What has been the biggest difference between your senior year and previous years?
It doesn’t feel any different in the locker room. The only difference is on game days. I’m amped up, because it’s different having a jersey on. We run out of the tunnel, it’s an amazing feeling. There are some games this year when I feel like if there is a kid in the stands who doesn’t even like sports, they would fall in love with the sport instantly. Games like the UNCW game make you fall in love with the sport again just because of the passion and how loud it gets in the arena.

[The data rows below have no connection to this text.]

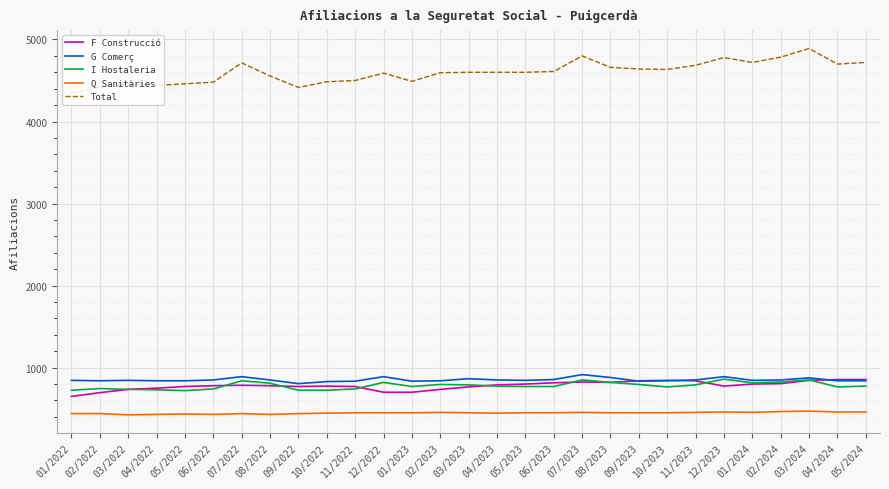

True or false: G Comerç and Q Sanitàries intersect in this chart.

False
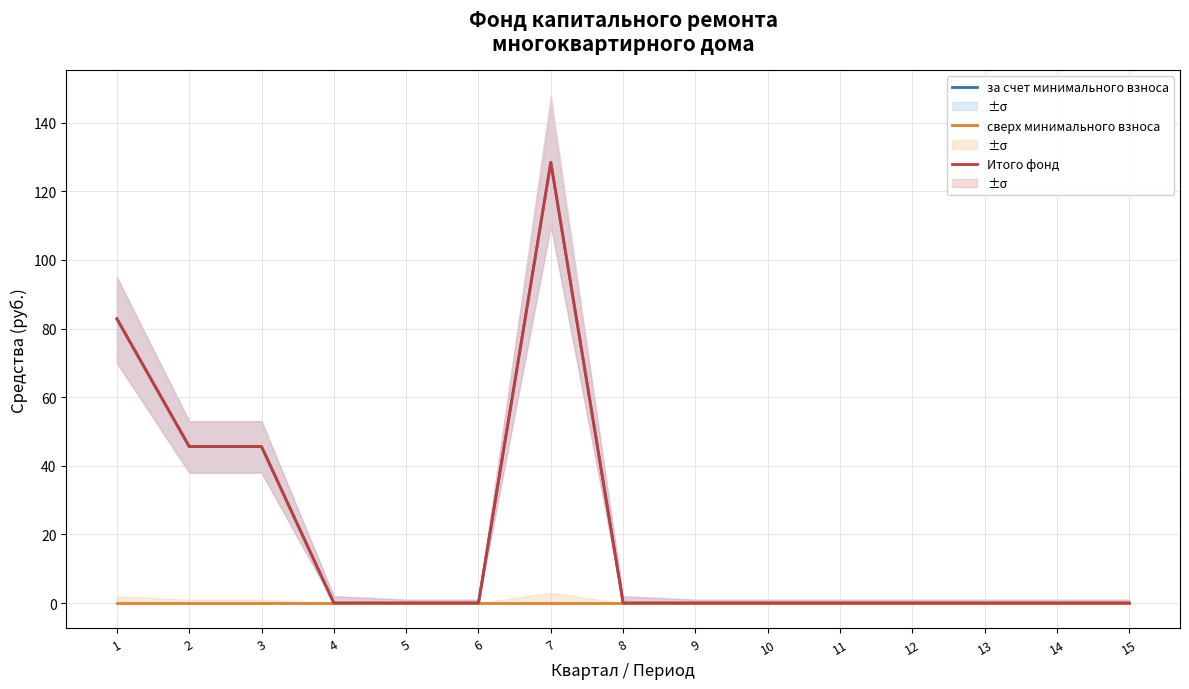

Is it true that Итого фонд equals 87.8 at 12?

False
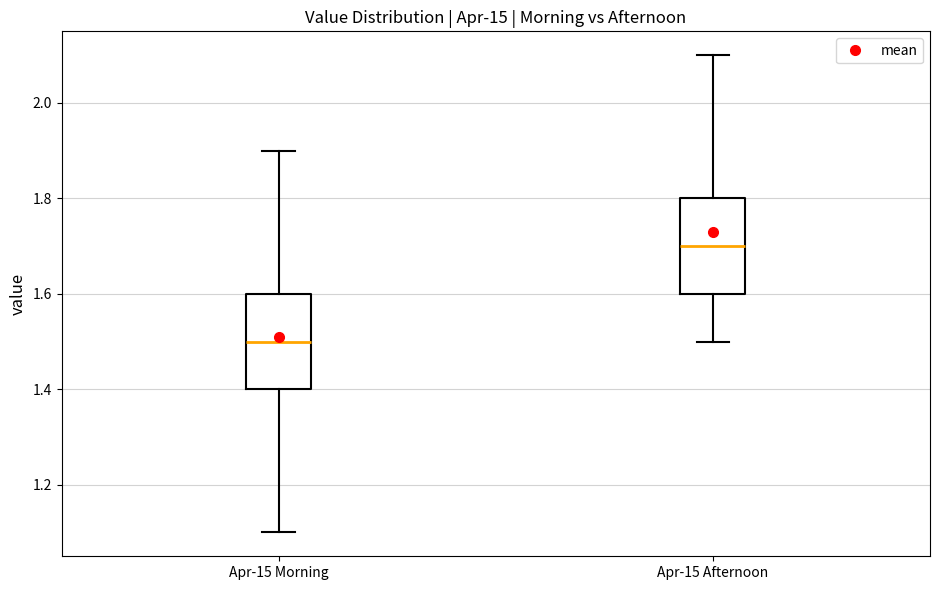

Where does the upper whisker of the box for Apr-15 Afternoon end on the y-axis? The values are not printed on the chart, so give them approximately, as read against the axis.

2.1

Moments like that are why we play sports and show what sports can do.
Do you have any pregame rituals?
I play music you wouldn’t think would be pump-up music – because it’s not. Ninety five percent of the time this season, I’ve played slow Ed Sheeran-type songs – all love songs. I don’t know why, but I just love listening to it. It’s like the calm before the storm. It’s definitely different. I think everyone on our team loves the song “Shape of You” by Ed Sheeran.
Describe the bond you and your teammates share.
I’ve been friends with every single player since I’ve gotten here. Our whole team is super close with each other – probably this year more than ever – in terms of guys genuinely liking each other. We have a brotherly relationship. It’s cool because you are more accountable and can call each other out. At the end of the day, they are my best friends.
What is the best memory you’ll take away from being on the team?
There’s not one specific moment. It has been a combination of moments. The bus trips, the road trips, the silly things and funny inside jokes that happen – that’s what I’ll miss the most. The camaraderie of the team, too. I have laughed harder than I’ve ever laughed. I’ll just miss being with this group of guys.
How is the team preparing for the CAA Tournament?
Everyone is definitely getting antsy and it’s hard not to think about it. We’re excited. It would be great if we could make a run at the NCAA Tournament. If we get there, and get the right matchups, I think we can make some noise. We are really talented and this year’s team is special.
Are there any life lessons Coach Grant has taught you?
Coach Grant is a God-fearing guy. Having faith in each other, trusting each other and who you are as a team is what I’ll take away. Trusting the process is key. So many people are focused on the outcome and results, but if you can fall in love with the process, that’s where you can be successful. The results will start to come out of the process if you’re doing everything the right way. He lets everyone be themselves. I want to be a coach, so I want to coach in a similar fashion. He’s very calm and lets you be free, but then he can also be stern. He’s a good player’s coach. Coach Grant cares about each person and this program and that’s something I will definitely take away.
What are your plans for after you graduate this year?
I want to go to school to be a graduate assistant and work my way up to being a coach. I don’t feel called to do anything else but to coach. I’m going to make the most of my experience at the College of Charleston to translate it into a coaching career.